The list of operations performed with The Mingaladon Hospital team was ;
- 1 incomplete cleft lip ( for demonstration of the Millard technique to Dr Tun Tun Aung as Professor Thet Hta Way is an adept of the Tennyson repair )
- 1 incomplete bilateral cleft lip
- 1 complete cleft lip with nasal deformity ( Fig 1 )
- 2 secondary cleft lip deformities ( 1 unilateral, 1 bilateral )
- 4 secondary cleft lip nose deformities ( Fig 2 )
- 4 nostril deformities ( 2 defects, one corrected by a ear composite graft )
- 4 traumatic scars of the face
- 2 facial depressions( corrected by carved silicone implants )
- 2 burn scar lip retractions ( corrected by a full thickness skin graft )
- 2 burn scar contractures ( corrected by thick split thickness skin grafts )
- 1 cheloid of the shoulder
- 1 gigantomastia ( 2,3 kgs on R.side and 3,2 kgs on L. side of breast tissue removed )
As can be seen on the list, these are cases with no obvious clearcut solution where experience is needed
All these operations were performed in a completely local setup, myself being the only foreigner. Ward rounds were planned every morning to check all operated on patientsbefore the operative program , changing dressings and removing sutures if warranted.
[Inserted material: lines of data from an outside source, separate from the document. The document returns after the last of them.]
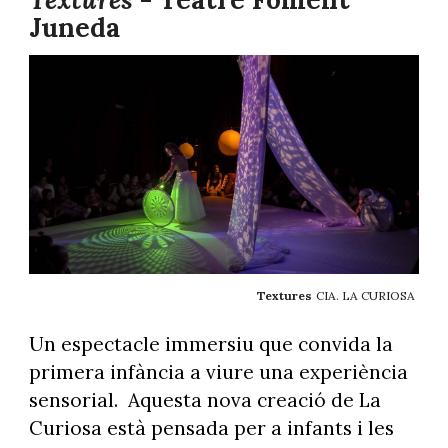
Juneda
Textures
CIA. LA CURIOSA
Un espectacle immersiu que convida la
primera infància a viure una experiència
sensorial. Aquesta nova creació de La
Curiosa està pensada per a infants i les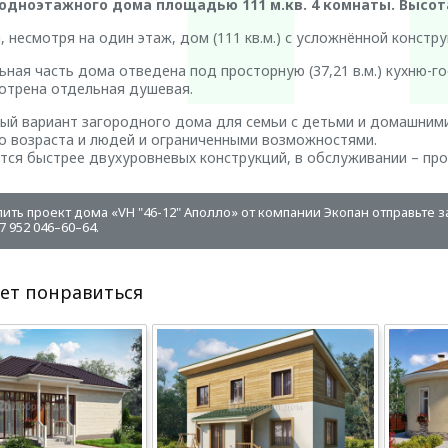
одноэтажного дома площадью 111 м.кв. 4 комнаты. Высота 
 несмотря на один этаж, дом (111 кв.м.) с усложнённой констр
ная часть дома отведена под просторную (37,21 в.м.) кухню-го
отрена отдельная душевая.
ый вариант загородного дома для семьи с детьми и домашним
о возраста и людей и ограниченными возможностями.
тся быстрее двухуровневых конструкций, в обслуживании – про
пить проект дома «VH "46-12" Аполло» от компании Экопан отправьте 
 952 046–60–64.
ет понравиться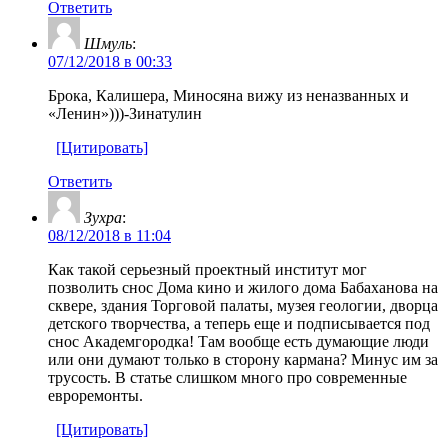
Ответить
Шмуль
:
07/12/2018 в 00:33
Брока, Калишера, Миносяна вижу из неназванных и
«Ленин»)))-Зинатулин
[Цитировать]
Ответить
Зухра
:
08/12/2018 в 11:04
Как такой серьезный проектный институт мог
позволить снос Дома кино и жилого дома Бабаханова на
сквере, здания Торговой палаты, музея геологии, дворца
детского творчества, а теперь еще и подписывается под
снос Академгородка! Там вообще есть думающие люди
или они думают только в сторону кармана? Минус им за
трусость. В статье слишком много про современные
евроремонты.
[Цитировать]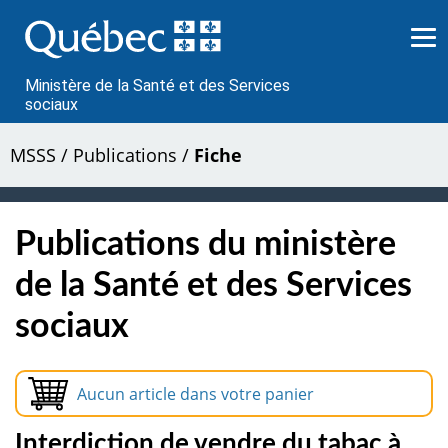
Passer
au
contenu
Ministère de la Santé et des Services
sociaux
MSSS
/
Publications
/
Fiche
Publications du ministère
de la Santé et des Services
sociaux
Aucun article dans votre panier
Interdiction de vendre du tabac à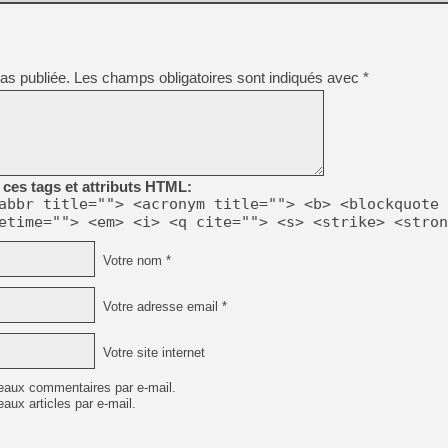
as publiée.
Les champs obligatoires sont indiqués avec
*
ces tags et attributs HTML:
abbr title=""> <acronym title=""> <b> <blockquote 
etime=""> <em> <i> <q cite=""> <s> <strike> <stron
Votre nom *
Votre adresse email *
Votre site internet
eaux commentaires par e-mail.
aux articles par e-mail.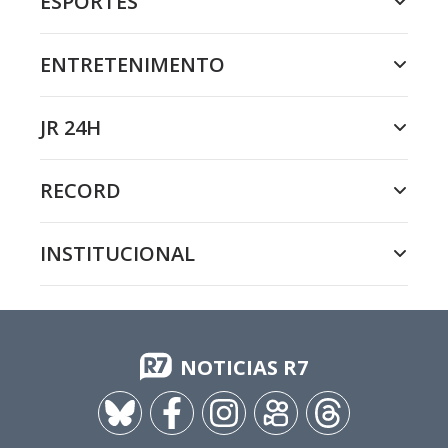
ESPORTES
ENTRETENIMENTO
JR 24H
RECORD
INSTITUCIONAL
NOTICIAS R7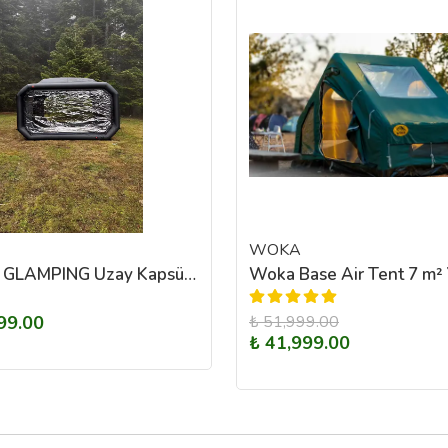
WOKA
SHUFA GLAMPING Uzay Kapsülü Şişme Kamp Çadırı 350*300*200CM
99.00
₺ 51,999.00
₺ 41,999.00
Because it is my philosophy that a foreign surgeon, who volunteers to do surgery in an humanitarian mission ,must be totally responsible and accountable for every one of the patients he has operated on, from admission to hospital till discharge from hospital..
If we remember that our presence is only justifiable if we show operations which our local colleagues do not perform and that their postoperative care is not known, pursuing a maximum number of cases goal does not allow for the proper postoperative care of the patients , as it implies leaving it to the nursing staff whose competence, whatever its goodwill ,can be variable in the absence of a training which can only be
given by the visiting surgeon doing his ward round with his local counterpart , the only one who is able to translate the instructions being given.
It means also that, once a program is begun, it is to be continued year after year ,until our local colleagues , having progressed at their own rythm ,do not deem necessary to continue it because the teaching has covered their needs.
It is then time to move to another hospital.